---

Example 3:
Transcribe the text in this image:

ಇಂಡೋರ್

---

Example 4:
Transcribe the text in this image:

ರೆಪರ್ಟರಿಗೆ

=====

Your job is to copy all the records exactly.

• Answer below
---

Example 3:
Transcribe the text in this image:

ಇಂಡೋರ್

---

Example 4:
Transcribe the text in this image:

ರೆಪರ್ಟರಿಗೆ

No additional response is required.